1# Image Layer Filesystem Changeset
2
3This document describes how to serialize a filesystem and filesystem changes like removed files into a blob called a layer.
4One or more layers are applied on top of each other to create a complete filesystem.
5This document will use a concrete example to illustrate how to create and consume these filesystem layers.
6
7This section defines the `application/vnd.oci.image.layer.v1.tar`, `application/vnd.oci.image.layer.v1.tar+gzip`, `application/vnd.oci.image.layer.v1.tar+zstd`, `application/vnd.oci.image.layer.nondistributable.v1.tar`, `application/vnd.oci.image.layer.nondistributable.v1.tar+gzip`, and `application/vnd.oci.image.layer.nondistributable.v1.tar+zstd` [media types](media-types.md).
8
9## `+gzip` Media Types
10
11- The media type `application/vnd.oci.image.layer.v1.tar+gzip` represents an `application/vnd.oci.image.layer.v1.tar` payload which has been compressed with [gzip][rfc1952_2].
12- The media type `application/vnd.oci.image.layer.nondistributable.v1.tar+gzip` represents an `application/vnd.oci.image.layer.nondistributable.v1.tar` payload which has been compressed with [gzip][rfc1952_2].
13
14## `+zstd` Media Types
15
16- The media type `application/vnd.oci.image.layer.v1.tar+zstd` represents an `application/vnd.oci.image.layer.v1.tar` payload which has been compressed with [zstd][rfc8478].
17- The media type `application/vnd.oci.image.layer.nondistributable.v1.tar+zstd` represents an `application/vnd.oci.image.layer.nondistributable.v1.tar` payload which has been compressed with [zstd][rfc8478].
18
19## Distributable Format
20
21- Layer Changesets for the [media type](media-types.md) `application/vnd.oci.image.layer.v1.tar` MUST be packaged in [tar archive][tar-archive].
22- Layer Changesets for the [media type](media-types.md) `application/vnd.oci.image.layer.v1.tar` MUST NOT include duplicate entries for file paths in the resulting [tar archive][tar-archive].
23
24## Change Types
25
26Types of changes that can occur in a changeset are:
27
28- Additions
29- Modifications
30- Removals
31
32Additions and Modifications are represented the same in the changeset tar archive.
33
34Removals are represented using "[whiteout](#whiteouts)" file entries (See [Representing Changes](#representing-changes)).
35
36### File Types
37
38Throughout this document section, the use of word "files" or "entries" includes the following, where supported:
39
40- regular files
41- directories
42- sockets
43- symbolic links
44- block devices
45- character devices
46- FIFOs
47
48### File Attributes
49
50Where supported, MUST include file attributes for Additions and Modifications include:
51
52- Modification Time (`mtime`)

Parts of the exercise:
[1] Rewrite the layer changeset document between "1# Image Layer" and "called a layer.", inclusive, changing "blob" to "bundle".
[2] Continue the layer changeset document from the point where it stops.

Part of a data file
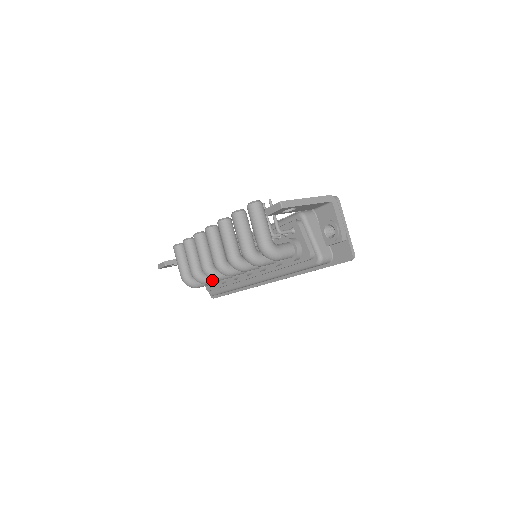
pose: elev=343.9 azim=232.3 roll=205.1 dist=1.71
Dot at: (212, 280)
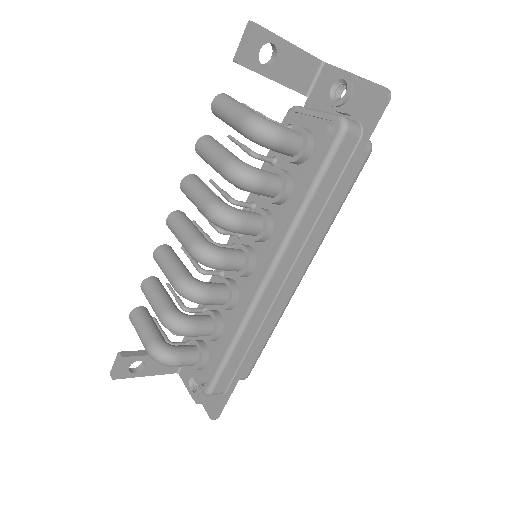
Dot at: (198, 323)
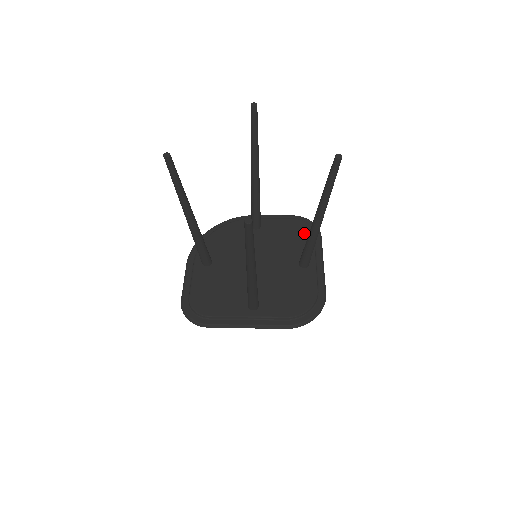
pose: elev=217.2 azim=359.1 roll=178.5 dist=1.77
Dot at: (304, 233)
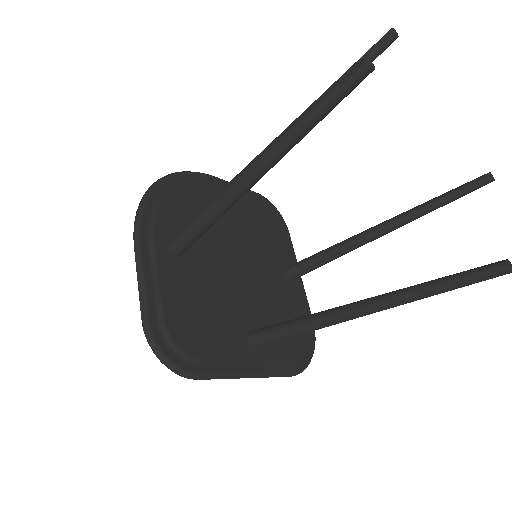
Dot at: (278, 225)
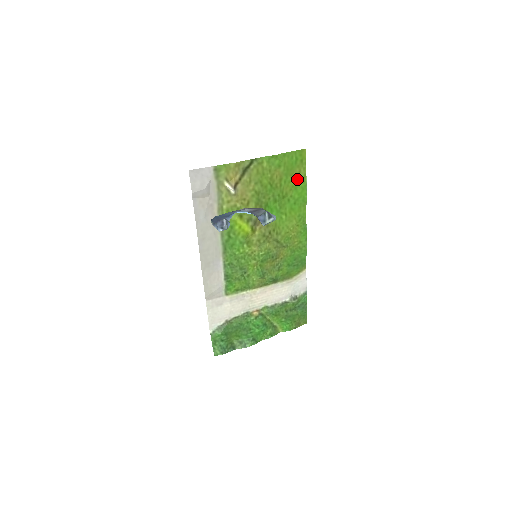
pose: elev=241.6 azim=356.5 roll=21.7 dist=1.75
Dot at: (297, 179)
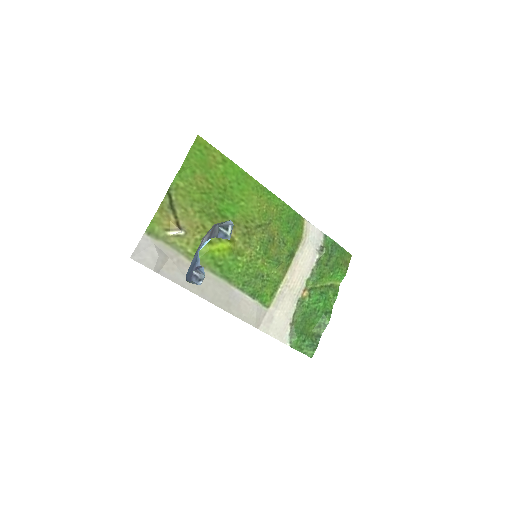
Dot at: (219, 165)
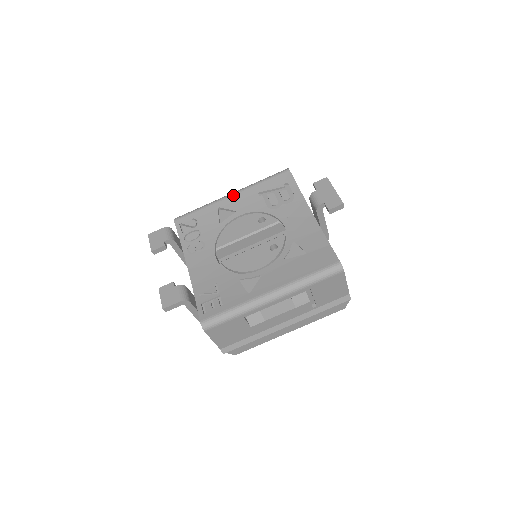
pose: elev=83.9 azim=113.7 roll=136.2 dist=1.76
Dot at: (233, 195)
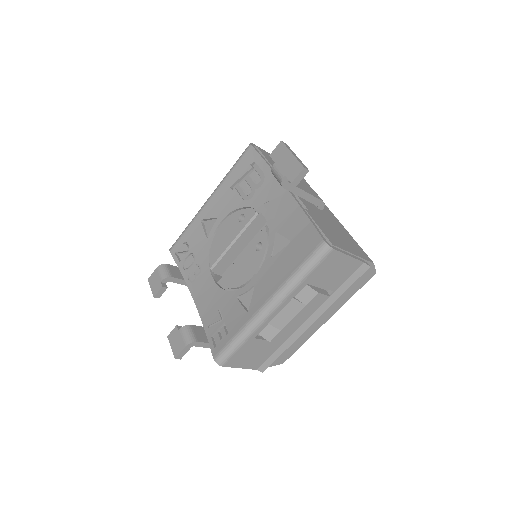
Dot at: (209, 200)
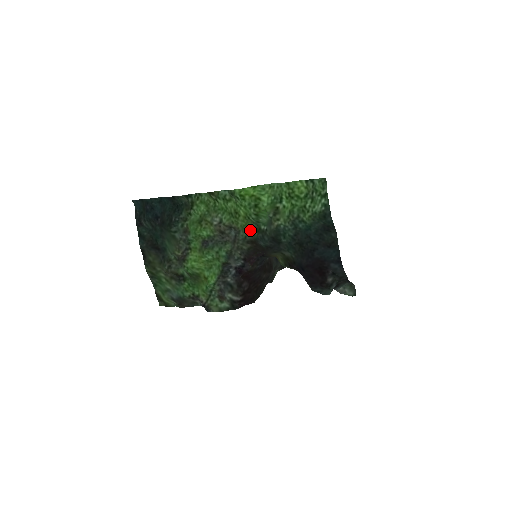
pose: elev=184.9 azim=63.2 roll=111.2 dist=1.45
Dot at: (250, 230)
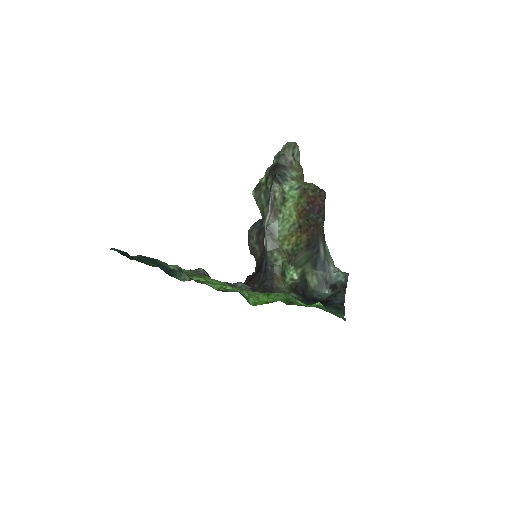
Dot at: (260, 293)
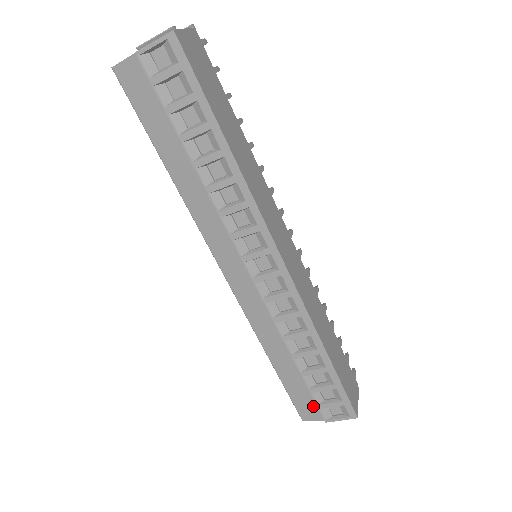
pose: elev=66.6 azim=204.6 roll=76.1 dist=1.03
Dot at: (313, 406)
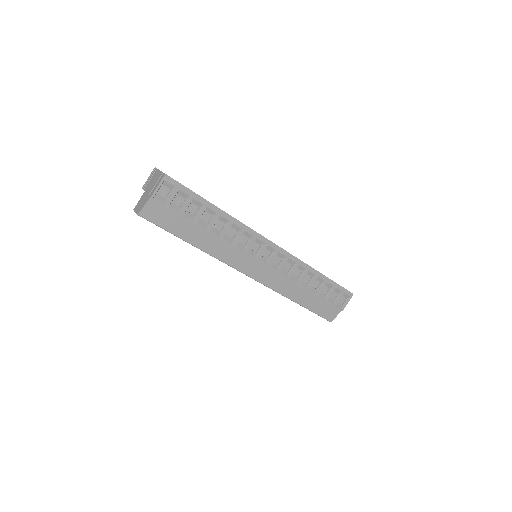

Answers below:
[1]
1# Image Layer Filesystem Changeset
2
3This document describes how to serialize a filesystem and filesystem changes like removed files into a bundle called a layer.

[2]
53- User ID (`uid`)
54 - User Name (`uname`) *secondary to `uid`*
55- Group ID (`gid`)
56 - Group Name (`gname`) *secondary to `gid`*
57- Mode (`mode`)
58- Extended Attributes (`xattrs`)
59- Symlink reference (`linkname` + symbolic link type)
60- [Hardlink](#hardlinks) reference (`linkname`)
61
62[Sparse files](https://en.wikipedia.org/wiki/Sparse_file) SHOULD NOT be used because they lack consistent support across tar implementations.
63
64#### Hardlinks
65
66- Hardlinks are a [POSIX concept](https://pubs.opengroup.org/onlinepubs/9699919799/functions/link.html) for having one or more directory entries for the same file on the same device.
67- Not all filesystems support hardlinks (e.g. [FAT](https://en.wikipedia.org/wiki/File_Allocation_Table)).
68- Hardlinks are possible with all [file types](#file-types) except `directories`.
69- Non-directory files are considered "hardlinked" when their link count is greater than 1.
70- Hardlinked files are on a same device (i.e. comparing Major:Minor pair) and have the same inode.
71- The corresponding files that share the link with the > 1 linkcount may be outside the directory that the changeset is being produced from, in which case the `linkname` is not recorded in the changeset.
72- Hardlinks are stored in a tar archive with type of a `1` char, per the [GNU Basic Tar Format][gnu-tar-standard] and [libarchive tar(5)][libarchive-tar].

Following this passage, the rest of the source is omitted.